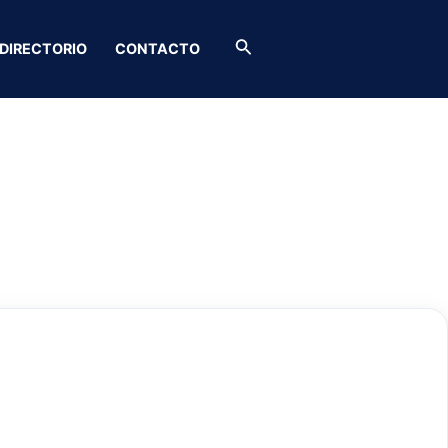
Buscar
DIRECTORIO
CONTACTO
umería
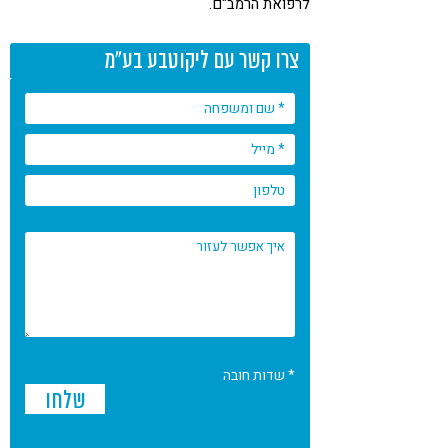
לרפואת הרמב"ם.
צרו קשר עם ליקוטבע בע"מ
* שדות חובה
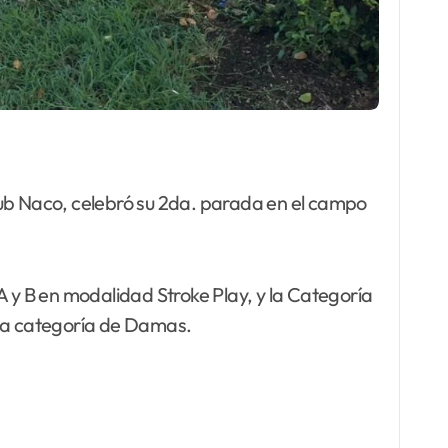
Club Naco, celebró su 2da. parada en el campo
A y B en modalidad Stroke Play, y la Categoría
 la categoría de Damas.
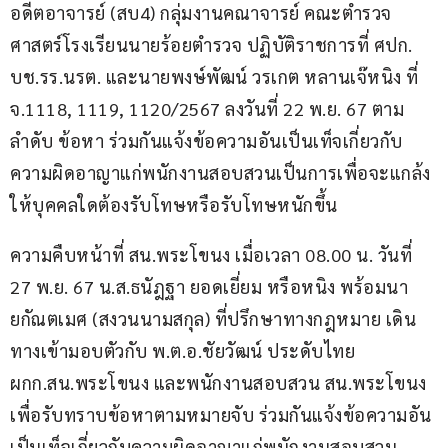
อดีตอาจารย์ (สบ4) กลุ่มงานคณาจารย์ คณะตำรวจ
ศาสตร์โรงเรียนนายร้อยตำรวจ ปฏิบัติราชการที่ ศปก. 
บช.รร.นรต. และนายพงษ์พัฒน์ วรเกต หลานเจ๊หนิง ที่ 
จ.1118, 1119, 1120/2567 ลงวันที่ 22 พ.ย. 67 ตาม
ลำดับ ข้อหา ร่วมกันแจ้งข้อความอันเป็นเท็จเกี่ยวกับ
ความผิดอาญาแก่พนักงานสอบสวนเป็นการเพื่อจะแกล้ง
ให้บุคคลใดต้องรับโทษหรือรับโทษหนักขึ้น
ความคืบหน้าที่ สน.พระโขนง เมื่อเวลา 08.00 น. วันที่ 
27 พ.ย. 67 น.ส.ธนัฎฐา ยอดเยี่ยม หรือหนิง พร้อมนา
ยกัณตเมศ (สงวนนามสกุล) ที่ปรึกษาทางกฎหมาย เดิน
ทางเข้ามอบตัวกับ พ.ต.อ.ชัยวัฒน์ ประดับไทย 
ผกก.สน.พระโขนง และพนักงานสอบสวน สน.พระโขนง 
เพื่อรับทราบข้อหาตามหมายจับ ร่วมกันแจ้งข้อความอัน
เป็นเท็จเกี่ยวกับความผิดอาญาแก่พนักงานสอบสวน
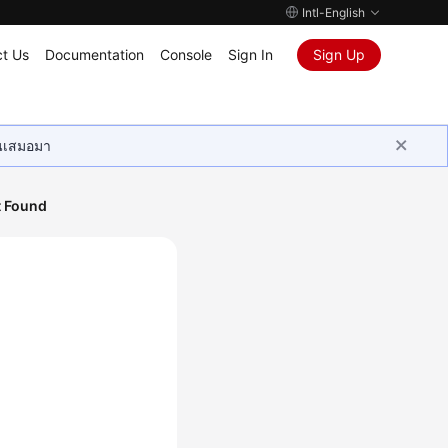
Intl-English
t Us
Documentation
Console
Sign In
Sign Up
ุนเสมอมา
t Found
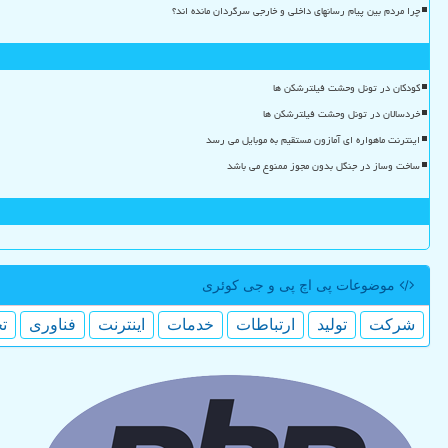
چرا مردم بین پیام رسانهای داخلی و خارجی سرگردان مانده اند؟
کودکان در تونل وحشت فیلترشکن ها
خردسالان در تونل وحشت فیلترشکن ها
اینترنت ماهواره ای آمازون مستقیم به موبایل می رسد
ساخت وساز در جنگل بدون مجوز ممنوع می باشد
موضوعات پی اچ پی و جی كوئری
شركت
تولید
ارتباطات
خدمات
اینترنت
فناوری
ت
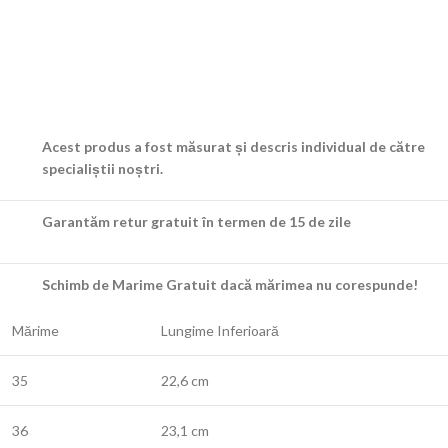
Acest produs a fost măsurat și descris individual de către
specialiștii noștri.
Garantăm retur gratuit în termen de 15 de zile
Schimb de Marime Gratuit dacă mărimea nu corespunde!
Mărime
Lungime Inferioară
35
22,6 cm
36
23,1 cm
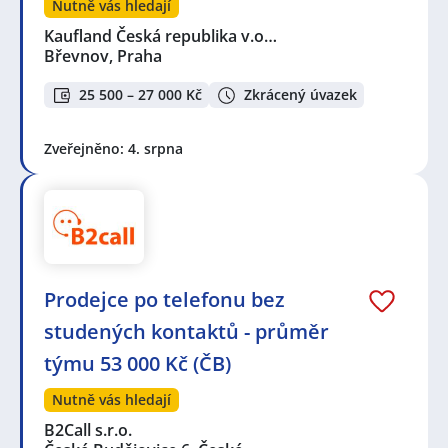
Nutně vás hledají
Kaufland Česká republika v.o…
Břevnov, Praha
25 500 – 27 000 Kč
Zkrácený úvazek
Zveřejněno: 4. srpna
Prodejce po telefonu bez
studených kontaktů - průměr
týmu 53 000 Kč (ČB)
Nutně vás hledají
B2Call s.r.o.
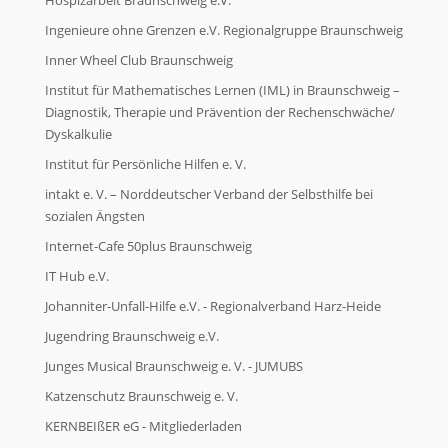
Ingenieure ohne Grenzen e.V. Regionalgruppe Braunschweig
Inner Wheel Club Braunschweig
Institut für Mathematisches Lernen (IML) in Braunschweig –
Diagnostik, Therapie und Prävention der Rechenschwäche/
Dyskalkulie
Institut für Persönliche Hilfen e. V.
intakt e. V. – Norddeutscher Verband der Selbsthilfe bei
sozialen Ängsten
Internet-Cafe 50plus Braunschweig
IT Hub e.V.
Johanniter-Unfall-Hilfe e.V. - Regionalverband Harz-Heide
Jugendring Braunschweig e.V.
Junges Musical Braunschweig e. V. - JUMUBS
Katzenschutz Braunschweig e. V.
KERNBEIßER eG - Mitgliederladen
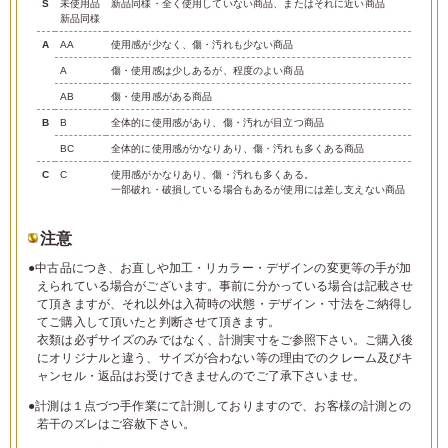
S
未使用品
新品同様・全く使用していない商品、またはそれに近い商品
新品同様
A
AA
使用感が少なく、傷・汚れも少ない商品
A
傷・使用感は少しあるが、程度のよい商品
AB
傷・使用感がある商品
B
B
全体的に使用感があり、傷・汚れが目立つ商品
BC
全体的に使用感がかなりあり、傷・汚れも多くある商品
C
C
使用感がかなりあり、傷・汚れも多くある。
一部破れ・破損している場合もあるが使用には差し支えない商品
注意
●中古品につき、お直しや加工・リカラー・デザインの変更等の手が加
えられている場合がございます。事前に分かっている場合は記載させ
て頂きますが、それ以外は入荷時の状態・デザイン・寸法をご納得し
てご購入して頂いたと判断させて頂きます。
衣類は必ずサイズのみではなく、計測実寸をご参照下さい。ご購入後
にオリジナルと違う、サイズが合わない等の理由でのクレーム及びキ
ャンセル・返品はお受けできませんのでご了承下さいませ。
●計測は１点づつ手作業にて計測しておりますので、お客様の計測との
若干のズレはご容赦下さい。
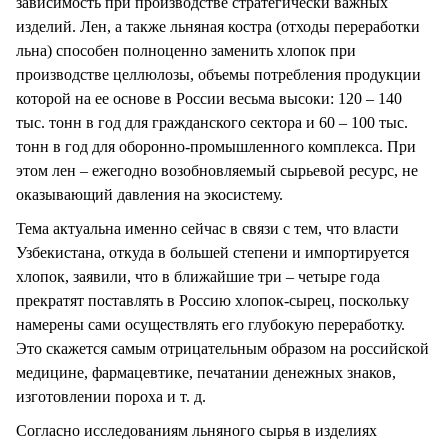
зависимость при производстве стратегически важных
изделий. Лен, а также льняная костра (отходы переработки
льна) способен полноценно заменить хлопок при
производстве целлюлозы, объемы потребления продукции
которой на ее основе в России весьма высоки: 120 – 140
тыс. тонн в год для гражданского сектора и 60 – 100 тыс.
тонн в год для оборонно-промышленного комплекса. При
этом лен – ежегодно возобновляемый сырьевой ресурс, не
оказывающий давления на экосистему.
Тема актуальна именно сейчас в связи с тем, что власти
Узбекистана, откуда в большей степени и импортируется
хлопок, заявили, что в ближайшие три – четыре года
прекратят поставлять в Россию хлопок-сырец, поскольку
намерены сами осуществлять его глубокую переработку.
Это скажется самым отрицательным образом на российской
медицине, фармацевтике, печатании денежных знаков,
изготовлении пороха и т. д.
Согласно исследованиям льняного сырья в изделиях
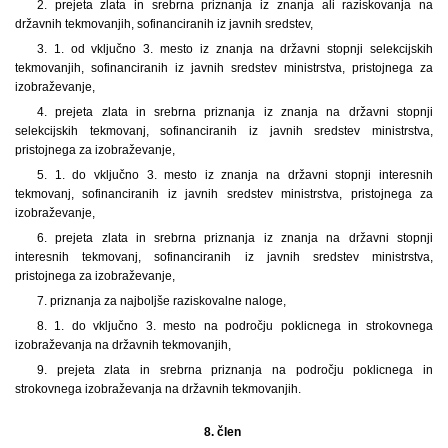
2. prejeta zlata in srebrna priznanja iz znanja ali raziskovanja na
državnih tekmovanjih, sofinanciranih iz javnih sredstev,
3. 1. od vključno 3. mesto iz znanja na državni stopnji selekcijskih
tekmovanjih, sofinanciranih iz javnih sredstev ministrstva, pristojnega za
izobraževanje,
4. prejeta zlata in srebrna priznanja iz znanja na državni stopnji
selekcijskih tekmovanj, sofinanciranih iz javnih sredstev ministrstva,
pristojnega za izobraževanje,
5. 1. do vključno 3. mesto iz znanja na državni stopnji interesnih
tekmovanj, sofinanciranih iz javnih sredstev ministrstva, pristojnega za
izobraževanje,
6. prejeta zlata in srebrna priznanja iz znanja na državni stopnji
interesnih tekmovanj, sofinanciranih iz javnih sredstev ministrstva,
pristojnega za izobraževanje,
7. priznanja za najboljše raziskovalne naloge,
8. 1. do vključno 3. mesto na področju poklicnega in strokovnega
izobraževanja na državnih tekmovanjih,
9. prejeta zlata in srebrna priznanja na področju poklicnega in
strokovnega izobraževanja na državnih tekmovanjih.
8. člen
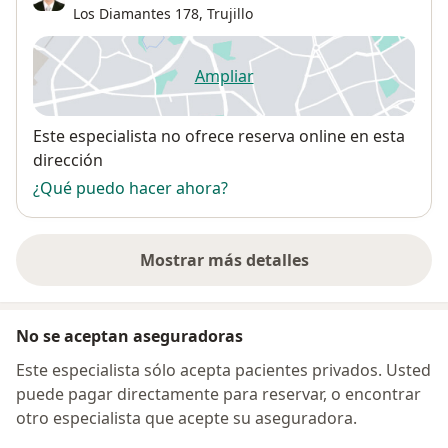
Los Diamantes 178,
Trujillo
Ampliar
se abre en una nueva pestañ
Disponibilidad
Este especialista no ofrece reserva online en esta
dirección
¿Qué puedo hacer ahora?
Mostrar más detalles
sobre la dirección
No se aceptan aseguradoras
Este especialista sólo acepta pacientes privados. Usted
puede pagar directamente para reservar, o encontrar
otro especialista que acepte su aseguradora.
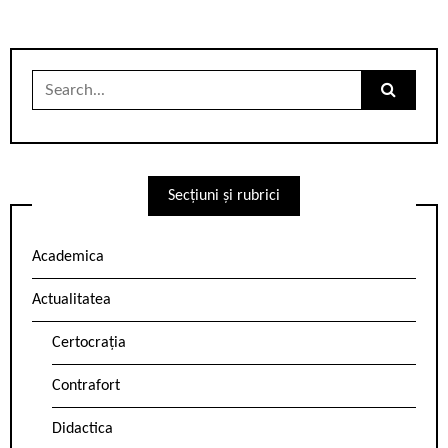
Search
for:
Secțiuni și rubrici
Academica
Actualitatea
Certocrația
Contrafort
Didactica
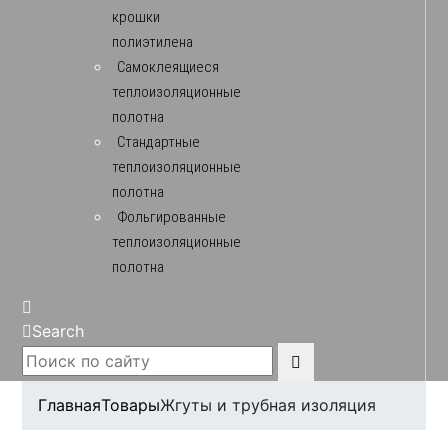
крошки
полиэтилена
Самоклеящиеся
теплоизоляционные
полотна
Стандартные
теплоизоляционные
полотна
Фольгированные
теплоизоляционные
полотна
Search
Главная
Товары
Жгуты и трубная изоляция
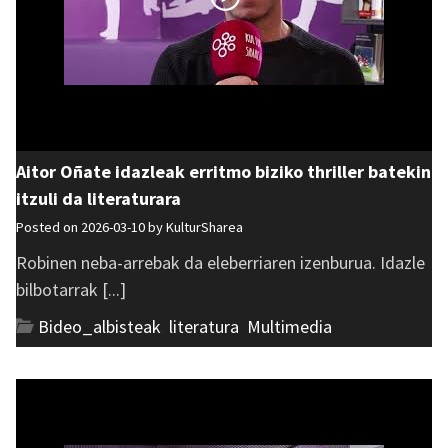
Aitor Oñate idazleak erritmo biziko thriller batekin
itzuli da literaturara
Posted on 2026-03-10 by
KulturSharea
Robinen neba-arrebak da eleberriaren izenburua. Idazle
bilbotarrak [...]
Bideo_albisteak
,
literatura
,
Multimedia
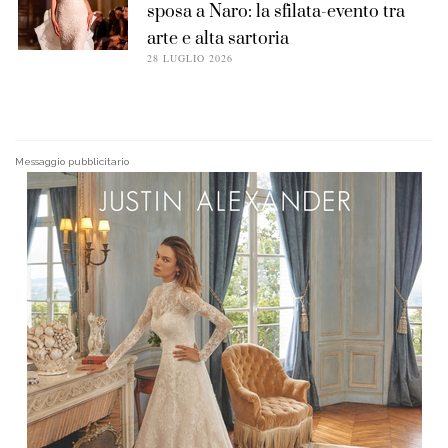
sposa a Naro: la sfilata-evento tra
arte e alta sartoria
28 LUGLIO 2026
Messaggio pubblicitario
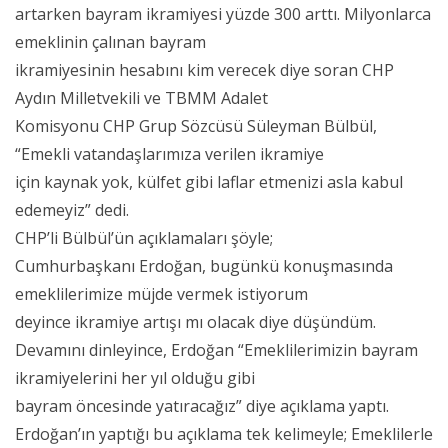
artarken bayram ikramiyesi yüzde 300 arttı. Milyonlarca
emeklinin çalınan bayram
ikramiyesinin hesabını kim verecek diye soran CHP
Aydın Milletvekili ve TBMM Adalet
Komisyonu CHP Grup Sözcüsü Süleyman Bülbül,
“Emekli vatandaşlarımıza verilen ikramiye
için kaynak yok, külfet gibi laflar etmenizi asla kabul
edemeyiz” dedi.
CHP’li Bülbül’ün açıklamaları şöyle;
Cumhurbaşkanı Erdoğan, bugünkü konuşmasında
emeklilerimize müjde vermek istiyorum
deyince ikramiye artışı mı olacak diye düşündüm.
Devamını dinleyince, Erdoğan “Emeklilerimizin bayram
ikramiyelerini her yıl olduğu gibi
bayram öncesinde yatıracağız” diye açıklama yaptı.
Erdoğan’ın yaptığı bu açıklama tek kelimeyle; Emeklilerle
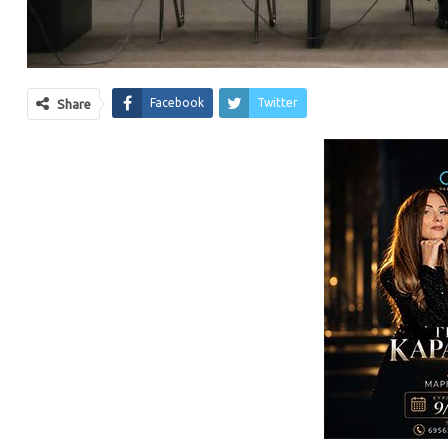
Facebook
Twitter
Share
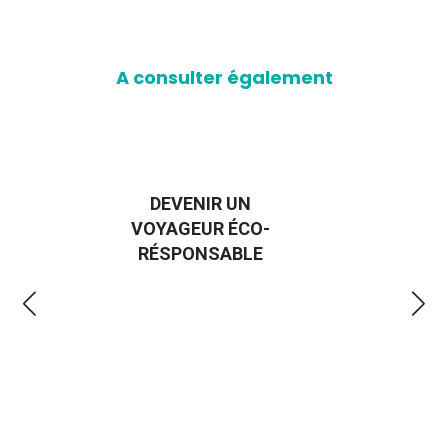
A consulter également
DEVENIR UN
VOYAGEUR ÉCO-
EM
RÉSPONSABLE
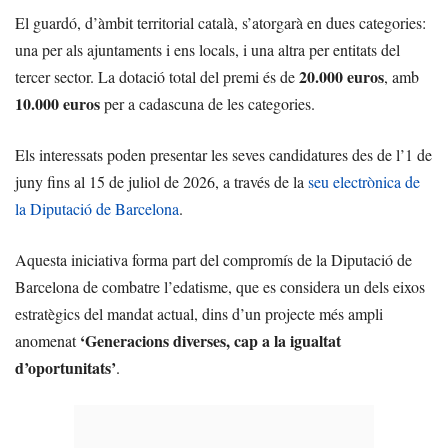
El guardó, d’àmbit territorial català, s’atorgarà en dues categories:
una per als ajuntaments i ens locals, i una altra per entitats del
20.000 euros
tercer sector. La dotació total del premi és de
, amb
10.000 euros
per a cadascuna de les categories.
Els interessats poden presentar les seves candidatures des de l’1 de
juny fins al 15 de juliol de 2026, a través de la
seu electrònica de
la Diputació de Barcelona
.
Aquesta iniciativa forma part del compromís de la Diputació de
Barcelona de combatre l’edatisme, que es considera un dels eixos
estratègics del mandat actual, dins d’un projecte més ampli
‘Generacions diverses, cap a la igualtat
anomenat
d’oportunitats’
.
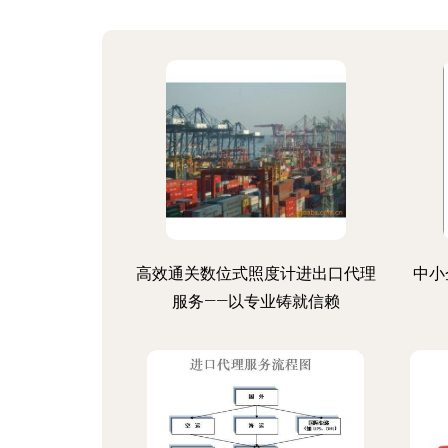
高效通关数位式照度计进出口代理
中小
服务——以专业铸就信赖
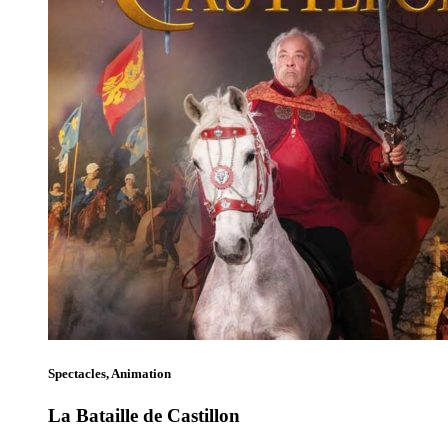
Spectacles, Animation
La Bataille de Castillon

Task directions - Leave out the pictures and repeat exactly the lines from the start of the material through the line that contains "ศาสตร์โรงเรียนนายร้อยตำรวจ ปฏิบัติราชการที่ ศปก.", both included.

Task result -
Buscar
DIRECTORIO
CONTACTO
umería
לרפואת הרמב"ם.
צרו קשר עם ליקוטבע בע"מ
* שדות חובה
Club Naco, celebró su 2da. parada en el campo
A y B en modalidad Stroke Play, y la Categoría
 la categoría de Damas.
อดีตอาจารย์ (สบ4) กลุ่มงานคณาจารย์ คณะตำรวจ
ศาสตร์โรงเรียนนายร้อยตำรวจ ปฏิบัติราชการที่ ศปก. 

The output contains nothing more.